Exercise description
Your answer must consist of every line from the data below that includes the word "lines".

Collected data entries
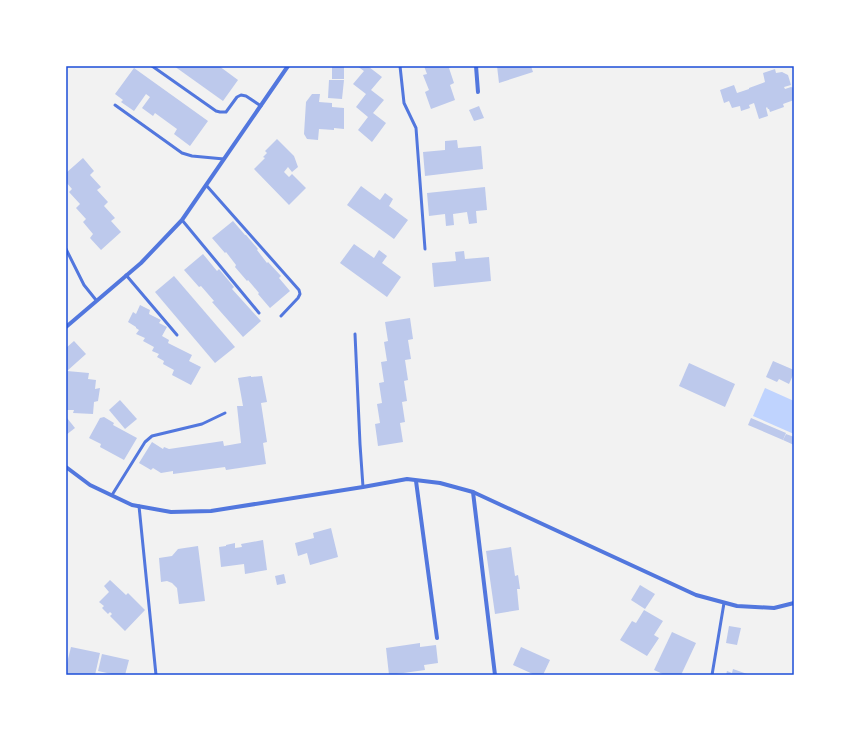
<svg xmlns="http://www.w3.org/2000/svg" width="860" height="741" font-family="'Noto Sans',sans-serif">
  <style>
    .water { fill: #bfd3fe }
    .building { fill: #bdc9ec }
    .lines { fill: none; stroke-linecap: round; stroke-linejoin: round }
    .service { stroke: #5277de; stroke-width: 3 }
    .minor { stroke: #5277de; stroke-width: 4 }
    .neatline { fill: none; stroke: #1d4ed8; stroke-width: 1.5 }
  </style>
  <rect width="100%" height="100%" fill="#f2f2f2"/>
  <!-- water -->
  <path class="water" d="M765 388 794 401V434L753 416Z"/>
  <!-- building -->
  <g class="building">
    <path d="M174 66H219L238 80 223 101Z"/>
    <path d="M357 66H370L369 67 382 77 371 90 384 100 373 113 386 123 372 142 358 130 368 117 356 107 366 94 353 84 364 71Z"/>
    <path d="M424 66H454L449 68 454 83 450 85 455 100 431 109 425 92 429 90 423 75 427 74Z"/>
    <path d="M497 66H531L533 72 499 83Z"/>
    <rect x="332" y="67" width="12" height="12"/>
    <path d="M134 68 208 121 190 146 174 134 177 129 155 113 153 116 142 108 150 97 146 94 134 111 121 102 123 100 115 94Z"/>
    <path d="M775 69 776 73 782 72 788 75 791 85 784 87 785 89 791 87 794 88V100L783 104 784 107 770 112 769 109H768L767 107 766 108 768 116 759 119 754 103 749 105 750 108 741 111 740 106 732 108 729 101 724 103 720 90 734 85 737 93 749 89V88L765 82 763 73Z"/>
    <path d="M329 80H344L342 99 328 98Z"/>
    <path d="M312 94H320L319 102 332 103V107L344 108V129L334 128V130L319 129 318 140 307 139 304 134 306 102Z"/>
    <path d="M479 106 484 118 474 121 469 110Z"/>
    <path d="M277 139 294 156 298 167 292 172 288 167 284 172 289 177 292 174 306 188 289 205 254 169 265 158 263 157 267 153 265 151Z"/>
    <path d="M457 140 458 148 481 146 483 169 425 176 423 152 445 150V141Z"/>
    <path d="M83 158 94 171 90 175 101 187 97 190 108 202 104 206 115 218 111 221 121 232 101 250 90 238 93 234 83 222 86 219 76 208 80 204 69 192 72 189 66 182V173Z"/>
    <path d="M361 186 380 200 385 193 393 199 389 206 408 220 394 239 347 205Z"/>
    <path d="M485 187 487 210 476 211 477 223 469 224 467 212 453 214 454 225 446 226 445 214 429 216 427 193Z"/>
    <path d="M233 221 245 235H246L258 249 257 250 267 263 268 262 281 276 279 278 290 291 270 308 258 294 259 293 248 280 247 281 235 267 236 265 226 252 225 253 212 238Z"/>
    <path d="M354 244 374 258 379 250 387 256 382 263 401 277 387 297 340 263Z"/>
    <path d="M464 251 465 259 489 257 491 281 434 287 432 263 456 261 455 252Z"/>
    <path d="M203 254 217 271 219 269 234 287 232 289 261 321 243 337 212 302 214 301 201 286 199 287 184 270Z"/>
    <path d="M174 276 235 347 215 363 155 292Z"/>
    <path d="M140 305 150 310 149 314 161 320 159 323 167 327 162 336 169 340 168 343 192 355 189 361 201 367 191 385 172 375 174 370 163 364 164 361 157 357 159 354 152 351 154 347 143 341 145 338 136 334 139 330 136 328V327L128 322 133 312 136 314Z"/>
    <path d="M410 318 413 339 408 340 411 359 405 360 408 380 404 381 407 401 402 402 405 422 400 423 403 442 378 446 375 424 380 423 377 404 382 403 379 383 384 382 381 362 387 361 384 342 388 341 385 322Z"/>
    <path d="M74 341 86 354 67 371 89 373 88 379 96 380 95 389 100 388 98 401 94 402 93 414 73 413 74 410H66V348Z"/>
    <path d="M773 361 794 370V373L789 384 779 379 777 382 766 377Z"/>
    <path d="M689 363 735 384 725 407 679 386Z"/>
    <path d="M251 376V377L262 376 267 402 261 403 267 442 263 443 266 464 226 470 225 467 173 474V471L161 473 153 468 151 470 139 463 152 442 163 449 164 447 169 449 223 441 224 446 241 443 237 406H243L238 378Z"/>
    <path d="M120 400 137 419 125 429 109 410Z"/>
    <path d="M104 417 114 423 113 425 137 438 124 460 100 447 101 444 89 438 100 418Z"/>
    <path d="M67 418 75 428 66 435V419Z"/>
    <path d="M751 418 786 433 783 440 748 425Z"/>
    <path d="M786 434 794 437V445L783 440Z"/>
    <path d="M331 528 338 557 310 565 307 553 298 556 295 543 314 538 313 533Z"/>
    <path d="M263 540 267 570 245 574 244 564 221 567 219 547 226 546V545L235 543V548L242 547 241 544Z"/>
    <path d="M198 546 205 601 179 604 177 588 172 583 167 581 161 582 159 558 172 556 178 549Z"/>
    <path d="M511 547 515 576 518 575 520 589H517L519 610 495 614 486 551Z"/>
    <path d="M284 574 286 583 277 585 275 576Z"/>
    <path d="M110 580 126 595 128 593 145 610 125 631 110 616 112 614 110 612 108 614 102 608 104 606 99 602 109 592 104 586Z"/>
    <path d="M640 585 655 594 645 609 631 600Z"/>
    <path d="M644 610 663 621 654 635 659 638 647 656 620 640 632 621 636 623Z"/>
    <path d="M729 626 741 628 737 645 726 643Z"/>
    <path d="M672 632 696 643 681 675H665L654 670Z"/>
    <path d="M420 643V647L436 645 438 663 424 665 425 670 389 675 386 648Z"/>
    <path d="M71 647 100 653 95 675H67V672L66 667Z"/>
    <path d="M521 647 550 660 543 675H535L513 665Z"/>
    <path d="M102 654 129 660 125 675H116L98 671Z"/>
    <path d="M733 669 750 675H726L727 671 732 673Z"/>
  </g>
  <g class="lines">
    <!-- service -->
    <g class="service">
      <path d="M152 66 216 111 220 112H226L237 97 241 95 246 96 261 106"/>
      <path d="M400 66 404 103 416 128 425 249"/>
      <path d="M115 105 182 153 192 156 224 159"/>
      <path d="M206 185 299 290 300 294 298 298 281 316"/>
      <path d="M182 220 259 313"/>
      <path d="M66 249 84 285 96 300"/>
      <path d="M126 275 177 335"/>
      <path d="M355 334 360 444 363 487"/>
      <path d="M112 495 145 442 152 436 202 424 225 413"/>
      <path d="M139 506 156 675"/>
      <path d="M712 675 724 603"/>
    </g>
    <!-- minor -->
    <g class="minor">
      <path d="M476 66 478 92"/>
      <path d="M66 327 141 263 182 220 288 66"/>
      <path d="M66 467 90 485 132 505 171 512 211 511 363 487 407 479 440 483 473 492 696 595 737 606 774 608 794 603"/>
      <path d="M416 481 437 638"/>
      <path d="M473 492 495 675"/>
    </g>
  </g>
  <!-- border -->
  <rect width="860" height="741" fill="none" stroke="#ffffff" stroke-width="134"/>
  <rect x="67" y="67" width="726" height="607" class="neatline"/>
</svg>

Task output
    .lines { fill: none; stroke-linecap: round; stroke-linejoin: round }
  <g class="lines">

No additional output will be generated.